*Dataset items*.
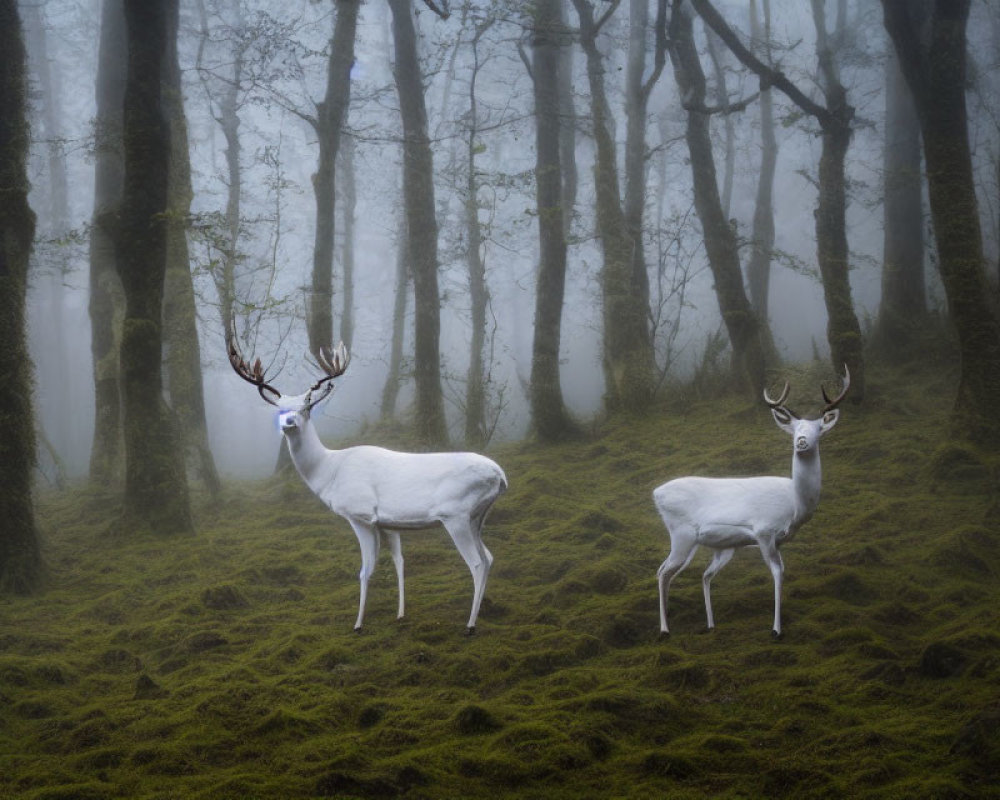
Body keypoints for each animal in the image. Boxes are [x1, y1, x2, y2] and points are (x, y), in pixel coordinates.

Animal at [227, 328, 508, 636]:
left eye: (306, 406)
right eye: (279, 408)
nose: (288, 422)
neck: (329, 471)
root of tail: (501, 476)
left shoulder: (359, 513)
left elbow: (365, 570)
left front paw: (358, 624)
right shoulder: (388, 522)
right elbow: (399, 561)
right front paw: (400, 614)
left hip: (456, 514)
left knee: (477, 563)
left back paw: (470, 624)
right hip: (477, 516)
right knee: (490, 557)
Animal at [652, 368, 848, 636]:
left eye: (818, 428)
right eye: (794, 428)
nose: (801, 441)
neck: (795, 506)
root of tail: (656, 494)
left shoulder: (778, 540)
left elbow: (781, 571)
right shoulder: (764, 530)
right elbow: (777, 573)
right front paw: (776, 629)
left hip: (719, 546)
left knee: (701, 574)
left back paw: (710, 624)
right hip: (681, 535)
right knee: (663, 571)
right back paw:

*Problem statement*.
Although the records contain pictures, the output must hold only their exact wording.

*Exercise result*.
Body keypoints for each animal in the image. Boxes are [x1, y1, x2, y2] and points are (x, y), in pixel coordinates.

Animal at [227, 328, 508, 636]:
left eye: (306, 406)
right eye: (279, 408)
nose: (288, 422)
neck: (329, 471)
root of tail: (501, 476)
left shoulder: (359, 513)
left elbow: (365, 570)
left front paw: (358, 624)
right shoulder: (388, 522)
right elbow: (399, 561)
right front paw: (400, 614)
left hip: (456, 514)
left knee: (477, 563)
left back paw: (470, 624)
right hip: (477, 516)
right knee: (490, 557)
Animal at [652, 368, 848, 636]:
left eye: (818, 428)
right eye: (794, 428)
nose: (801, 441)
neck: (795, 506)
root of tail: (656, 494)
left shoulder: (778, 540)
left elbow: (781, 571)
right shoulder: (764, 530)
right elbow: (777, 573)
right front paw: (776, 629)
left hip: (719, 546)
left knee: (701, 574)
left back paw: (710, 624)
right hip: (681, 535)
right knee: (663, 571)
right back paw:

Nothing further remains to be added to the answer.